TASK ITEM => Using the data below, show every line where the word "Honey" occurs.

INPUT =>

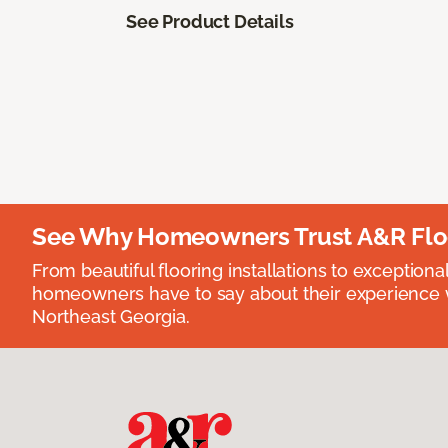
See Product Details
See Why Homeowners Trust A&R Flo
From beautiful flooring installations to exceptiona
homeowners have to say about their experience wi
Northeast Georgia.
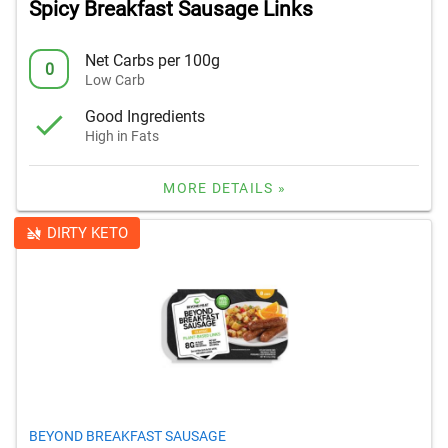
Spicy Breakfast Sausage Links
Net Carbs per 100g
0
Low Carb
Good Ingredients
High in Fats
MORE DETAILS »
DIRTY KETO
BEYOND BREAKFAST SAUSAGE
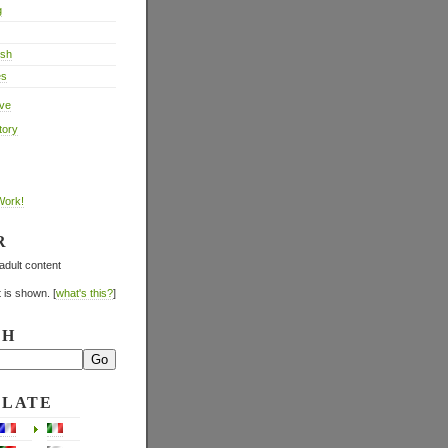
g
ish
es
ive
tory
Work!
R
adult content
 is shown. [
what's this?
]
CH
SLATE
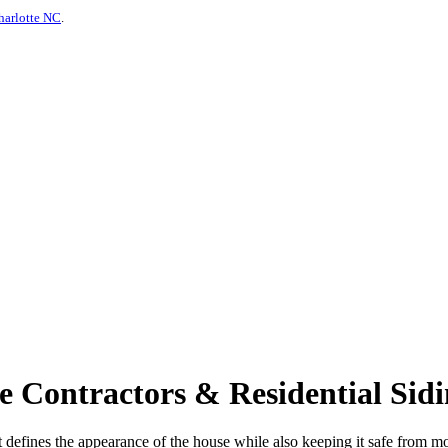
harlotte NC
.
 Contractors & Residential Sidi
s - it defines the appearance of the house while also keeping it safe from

...

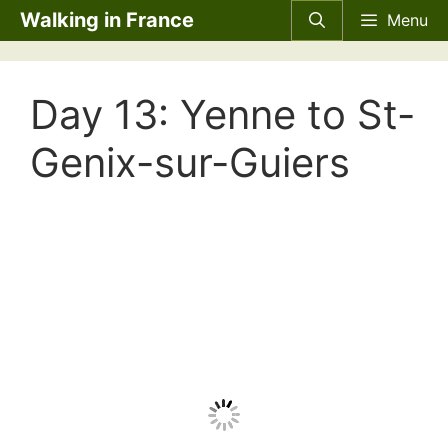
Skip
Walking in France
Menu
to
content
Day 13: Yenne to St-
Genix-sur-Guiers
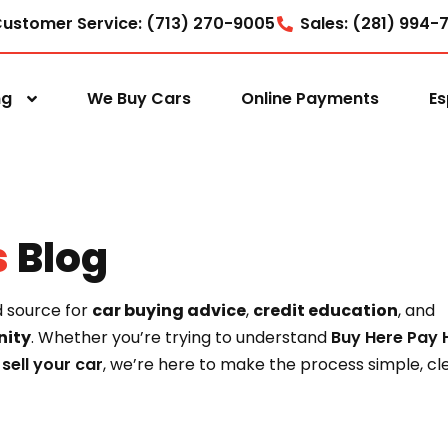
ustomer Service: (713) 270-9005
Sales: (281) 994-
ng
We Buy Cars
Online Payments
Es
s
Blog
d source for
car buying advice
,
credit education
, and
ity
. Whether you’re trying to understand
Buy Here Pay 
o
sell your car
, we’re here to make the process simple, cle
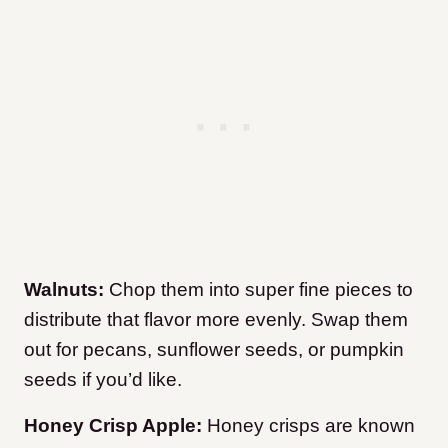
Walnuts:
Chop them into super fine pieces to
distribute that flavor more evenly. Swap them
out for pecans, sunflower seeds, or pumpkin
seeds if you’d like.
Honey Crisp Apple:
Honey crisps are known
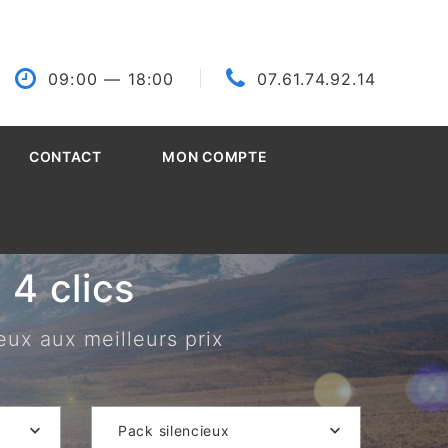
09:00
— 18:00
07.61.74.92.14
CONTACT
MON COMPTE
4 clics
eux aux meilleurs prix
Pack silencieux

EXPECTED OUTPUT =>
Honey Crisp Apple:
Honey crisps are known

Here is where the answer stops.